What is the best way to make this snippet thread-safe?
private static final Map<A, B> MAP = new HashMap<A, B>();
public static B putIfNeededAndGet(A key) {
B value = MAP.get(key);
if (value == null) {
value = buildB(...);
MAP.put(key, value);
}
return value;
}
private static B buildB(...) {
// business, can be quite long
}
Here are the few solutions I could think about:
ConcurrentHashMap
, but if I well understood, it just makes the atomic put
and get
operations thread-safe, i.e. it does not ensure the buildB()
method to be called only once for a given value.Collections.synchronizedMap(new HashMap<A, B>())
, but I would have the same issue as the first point.putIfNeededAndGet()
method synchronized
, but I can have really many threads accessing this method together, so it could be quite expensive.What other solutions may I have?
I know this is a quite common topic on the Web, but I didn't find a clear, full and working example yet.

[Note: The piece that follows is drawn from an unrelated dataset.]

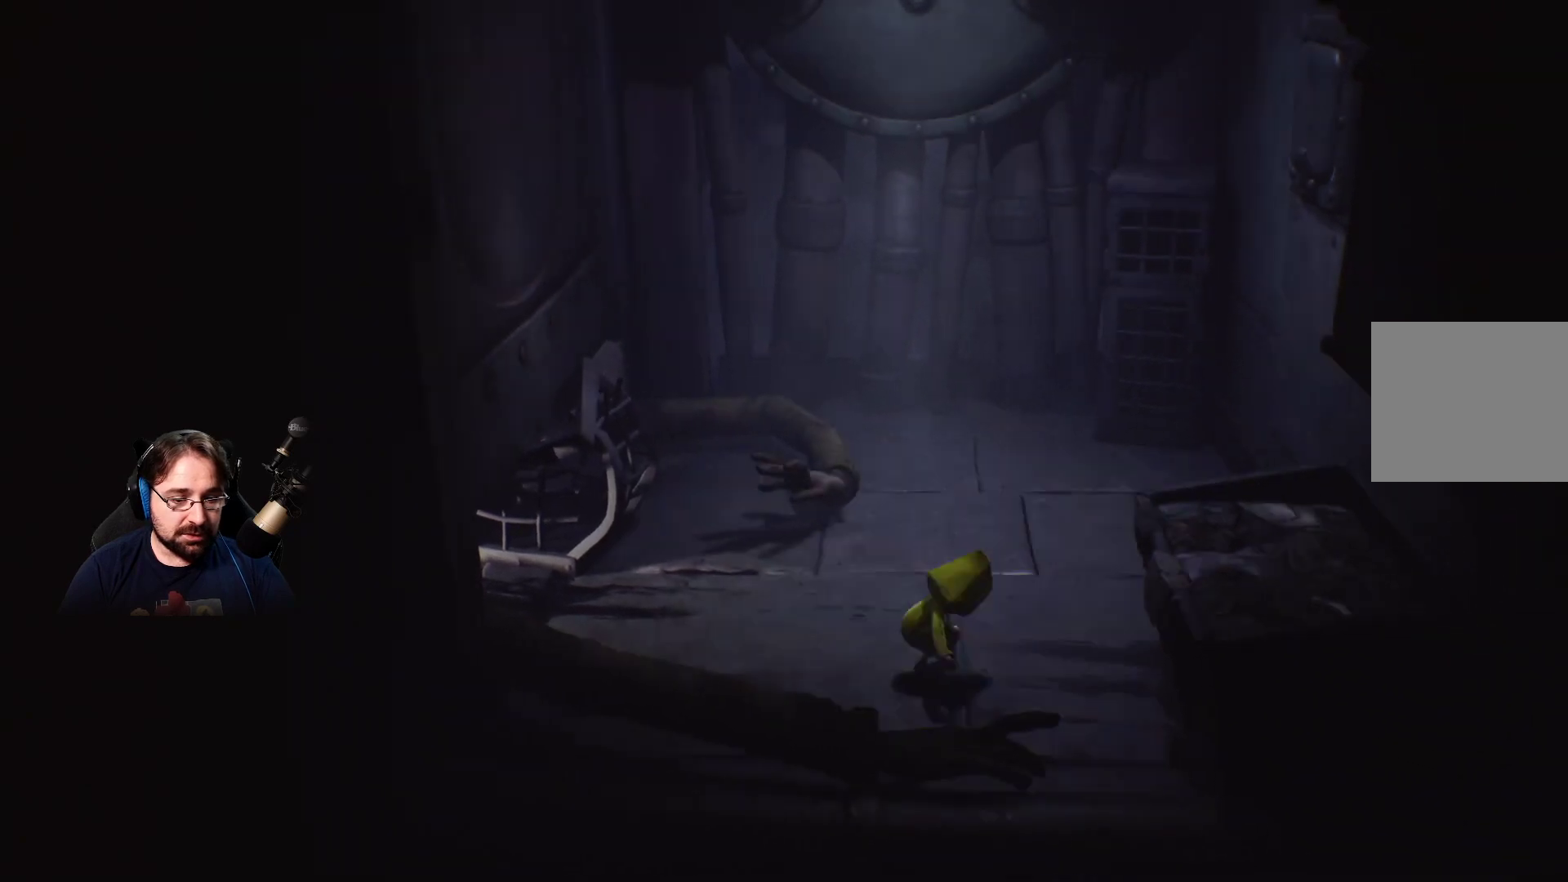
{"buttons": ["CROSS"], "left_stick": "up-right", "right_stick": "center", "events": [[400, "CROSS", "down"]]}
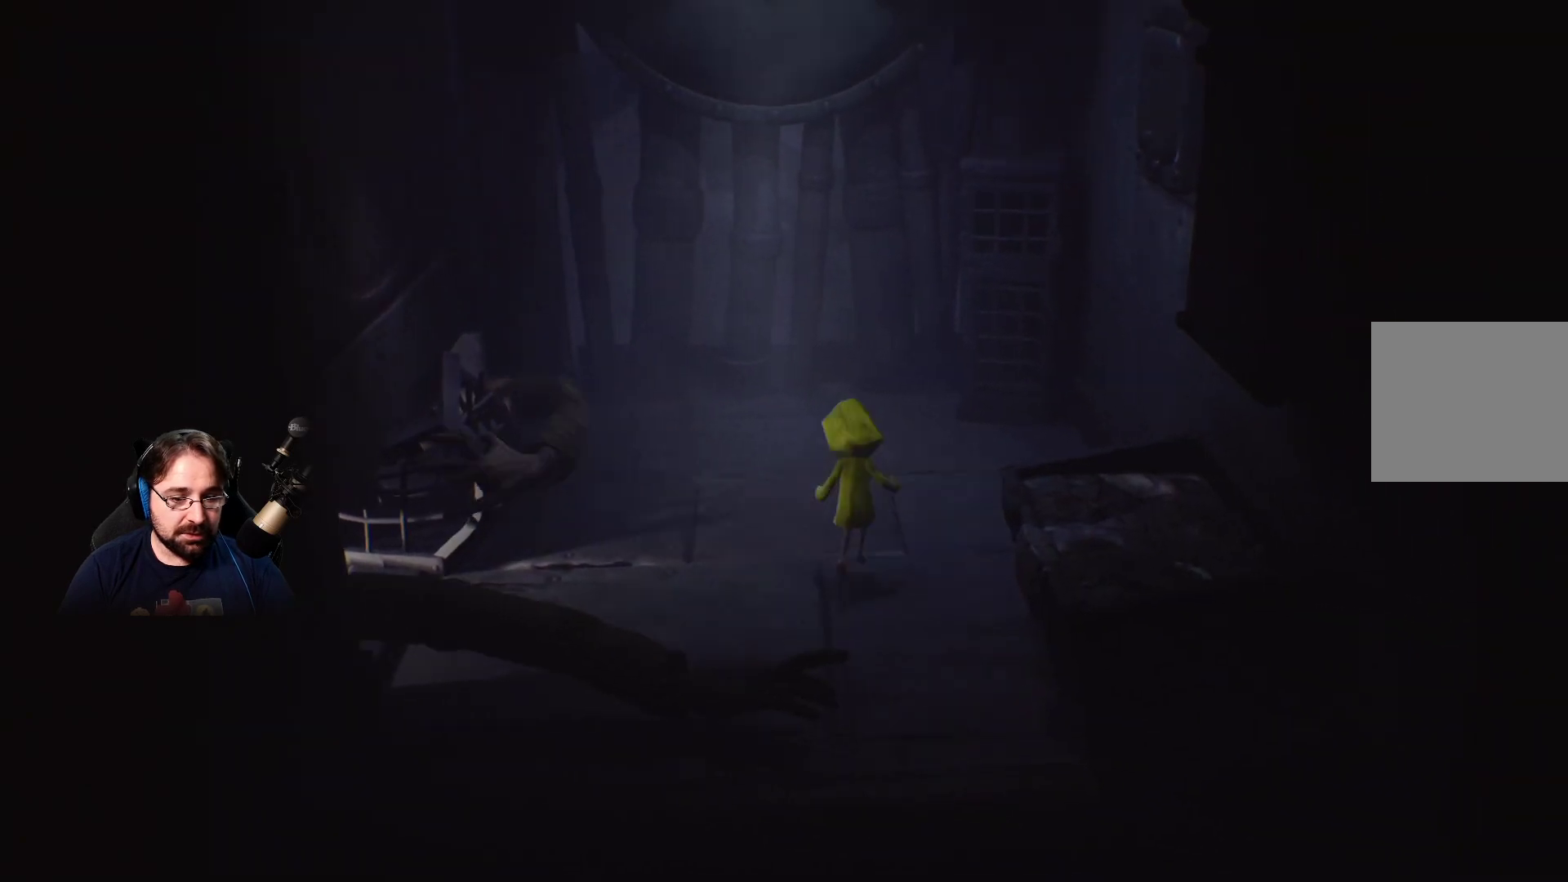
{"buttons": [], "left_stick": "up-right", "right_stick": "center", "events": [[100, "CROSS", "up"]]}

Use ConcurrentHashMap and the lazy init pattern which you used
public static B putIfNeededAndGet(A key) {
B value = map.get(key);
if (value == null) {
value = buildB(...);
B oldValue = map.putIfAbsent(key, value);
if (oldValue != null) {
value = oldValue;
}
}
return value;
}
This might not be the answer you're looking for, but use the Guava CacheBuilder
, it already does all that and more:
private static final LoadingCache<A, B> CACHE = CacheBuilder.newBuilder()
.maximumSize(100) // if necessary
.build(
new CacheLoader<A, B>() {
public B load(A key) {
return buildB(key);
}
});
You can also easily add timed expiration and other features as well.
This cache will ensure that load()
(or in your case buildB
) will not be called concurrently with the same key
. If one thread is already building a B
, then any other caller will just wait for that thread.